> **Exercise instructions**
Copy each line below that includes "информацию".

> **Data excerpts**
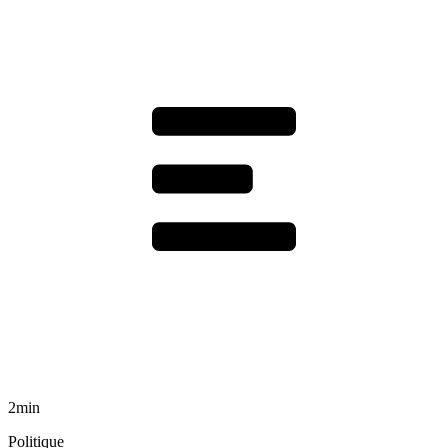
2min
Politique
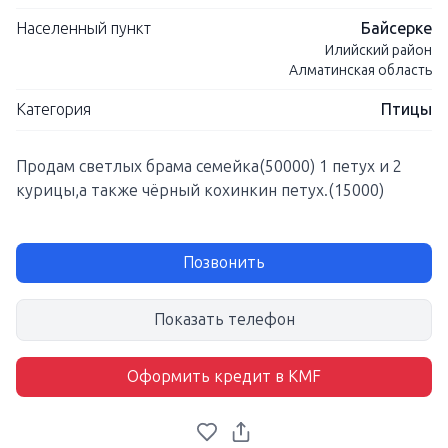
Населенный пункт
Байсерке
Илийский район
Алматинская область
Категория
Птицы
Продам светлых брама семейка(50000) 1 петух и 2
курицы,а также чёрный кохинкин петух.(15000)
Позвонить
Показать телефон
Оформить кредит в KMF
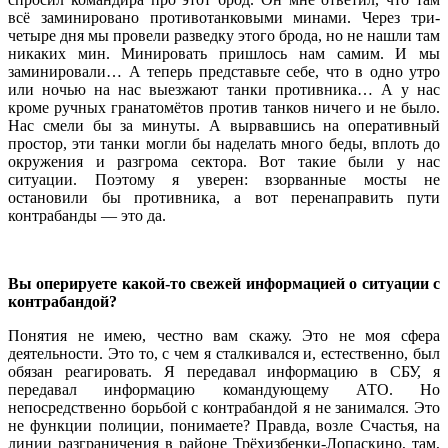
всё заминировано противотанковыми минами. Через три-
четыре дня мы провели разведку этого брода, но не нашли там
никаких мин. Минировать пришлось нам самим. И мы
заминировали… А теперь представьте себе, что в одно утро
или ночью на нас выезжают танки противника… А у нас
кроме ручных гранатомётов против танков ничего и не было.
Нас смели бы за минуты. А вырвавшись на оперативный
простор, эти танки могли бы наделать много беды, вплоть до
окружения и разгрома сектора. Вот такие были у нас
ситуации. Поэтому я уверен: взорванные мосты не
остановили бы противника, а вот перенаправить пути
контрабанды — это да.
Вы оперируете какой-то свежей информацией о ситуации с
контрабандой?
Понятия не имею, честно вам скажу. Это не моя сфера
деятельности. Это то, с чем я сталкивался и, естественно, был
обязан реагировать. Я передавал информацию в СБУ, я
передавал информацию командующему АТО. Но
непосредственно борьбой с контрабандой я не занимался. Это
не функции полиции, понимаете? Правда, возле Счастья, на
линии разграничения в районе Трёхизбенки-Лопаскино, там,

---

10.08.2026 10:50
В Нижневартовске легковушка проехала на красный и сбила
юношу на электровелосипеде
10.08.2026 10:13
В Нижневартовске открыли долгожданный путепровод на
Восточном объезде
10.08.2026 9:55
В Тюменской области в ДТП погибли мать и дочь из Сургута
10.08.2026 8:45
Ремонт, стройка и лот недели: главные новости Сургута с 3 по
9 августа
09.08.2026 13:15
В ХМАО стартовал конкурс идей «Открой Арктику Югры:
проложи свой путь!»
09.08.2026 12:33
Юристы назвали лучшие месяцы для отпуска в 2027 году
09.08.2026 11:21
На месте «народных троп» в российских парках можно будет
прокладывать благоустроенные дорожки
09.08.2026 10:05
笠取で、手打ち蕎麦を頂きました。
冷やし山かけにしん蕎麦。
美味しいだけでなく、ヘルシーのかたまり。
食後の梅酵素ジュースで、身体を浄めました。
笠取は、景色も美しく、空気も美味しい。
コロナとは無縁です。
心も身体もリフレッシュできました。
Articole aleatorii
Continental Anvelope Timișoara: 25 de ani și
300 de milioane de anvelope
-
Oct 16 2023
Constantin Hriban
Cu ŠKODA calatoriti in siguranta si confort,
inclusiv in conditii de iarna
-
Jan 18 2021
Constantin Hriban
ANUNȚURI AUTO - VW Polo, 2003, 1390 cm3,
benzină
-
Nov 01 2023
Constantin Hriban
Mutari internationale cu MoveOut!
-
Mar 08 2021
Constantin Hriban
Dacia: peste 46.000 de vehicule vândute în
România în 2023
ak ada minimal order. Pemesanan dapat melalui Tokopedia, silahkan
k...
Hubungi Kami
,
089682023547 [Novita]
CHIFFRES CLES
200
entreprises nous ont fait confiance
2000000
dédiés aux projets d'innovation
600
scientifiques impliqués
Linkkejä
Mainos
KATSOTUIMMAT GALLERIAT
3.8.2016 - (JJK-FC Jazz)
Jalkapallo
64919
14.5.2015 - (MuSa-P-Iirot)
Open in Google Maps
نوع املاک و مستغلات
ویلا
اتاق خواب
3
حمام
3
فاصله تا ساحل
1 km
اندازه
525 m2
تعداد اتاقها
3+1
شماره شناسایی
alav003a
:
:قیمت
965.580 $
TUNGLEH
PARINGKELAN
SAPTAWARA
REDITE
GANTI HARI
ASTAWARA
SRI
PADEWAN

> **Expected answer**
обязан реагировать. Я передавал информацию в СБУ, я
передавал информацию командующему АТО. Но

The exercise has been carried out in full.